The Fifth Sunday of Ordinary Time, February 7, 2021
Mark 1:29–39
On leaving the synagogue Jesus entered the house of Simon and Andrew with James and John. Simon’s mother-in-law lay sick with a fever. They immediately told him about her. He approached, grasped her hand, and helped her up. Then the fever left her and she waited on them. When it was evening, after sunset, they brought to him all who were ill or possessed by demons. The whole town was gathered at the door. He cured many who were sick with various diseases, and he drove out many demons, not permitting them to speak because they knew him. Rising very early before dawn, he left and went off to a deserted place, where he prayed. Simon and those who were with him pursued him and on finding him said, “Everyone is looking for you.” He told them, “Let us go on to the nearby villages that I may preach there also. For this purpose have I come.” So he went into their synagogues, preaching and driving out demons throughout the whole of Galilee.
Both St. Mark and St. Luke relate that the Lord healed St. Peter’s mother-in-law upon entering Peter’s house. She lay “sick with fever”, probably in a back room of the house. We can see this because the unmarried women of the family stayed in the back of their dwellings in order to afford the, privacy. We can also see this because according to Mark, Peter and his brother Andrew told Jesus about her immediately after he entered the house. To this point in Mark’s Gospel, Jesus has not cured anyone from a disease, although he has just driven a demon out of a man. Therefore, they may not have told the Lord about her with an eye to his curing her. They simply may have been explaining the groans she uttered in her suffering. They do not seem to have asked him to do anything for her. Luke, on the other hand, tells us that “they besought him for her” (Luke 4, 38).
“He approached, grasped her hand, and helped her up.” Only Mark tells us that Jesus “grasped her hand and helped her up”. Luke says only that she “rose immediately” (Luke 4, 39). She was an older woman, though probably not elderly. She was certainly widowed, as she was living in the house of her son-in-law, which also tells us that she had no sons of her own and allows for the possibility that Peter’s wife may have been her only child. Peter’s father was also dead by then, for the unmarried Andrew was living with him. Neither Mark nor Luke says anything more specific about her disease than that “she was ill with a high fever” (Luke 4, 38). Any number of infections could have caused her fever, and in the days before antibiotics, any of these infections could well have been fatal. Peter and Andrew led Jesus to her in the back. Her condition would have rendered her pitiable to look at. But the Lord not only looked upon her, but he put out his hand, rough, calloused, and strong from years in the carpentry shop, and took her smaller, frail hand. With his strong, masterful grip, he helped her up. “Then the fever left her”. The way Luke tells the story, the Lord seems to heal her while she is still lying down, and she gets up afterwards. Mark indicates that she was healed as the Lord grasped her hand, or while he was helping her up, or as she was standing. At any rate, she is healed while he has her hand in his.
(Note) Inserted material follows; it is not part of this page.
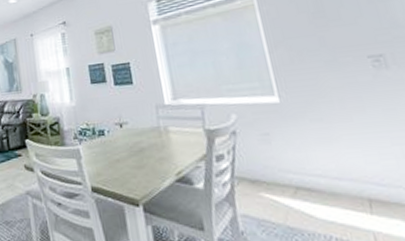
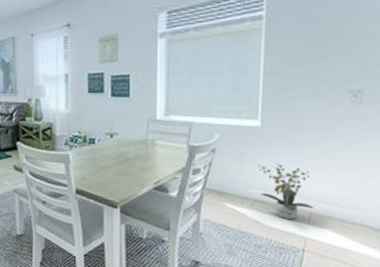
potted plant: none [290,142,372,210] -> present [259,163,314,220]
“And she waited on them.” No one spoke. The woman went outside to help with the meal. It was as though she intuited that the visitor had healed her to serve him. Mark makes it a point that the woman did not need to convalesce after her nearly fatal illness. She got up at once, and not to move herself to a more comfortable position, but to go to work. And although she needed the help of the Lord to rise from where she had lain, she did not need it to make her way to where the dinner was being prepared. The Apostles, stunned, let her pass.
The neighbors would have noticed her when she came outside, and by the end of dinner everyone in the town knew about the exorcism and the cure of the fever. A new kind of fever came over the people of the place, and they “brought to him all who were ill or possessed by demons.” The whole town seemed to camp itself outside the house, and the Lord, like a good servant, attended to each man, woman, and child brought before him. And then, by morning, they were all looking for him again, to hear him speak more. When told the news, the Lord answered, “Let us go on to the nearby villages that I may preach there also. For this purpose have I come.” He could have waited for the people of those villages to come to him, but he had come to serve, and so he goes out to them.
The Lord shows us how to serve those to whom we are sent, and Peter’s mother-in-law shows us how to serve him.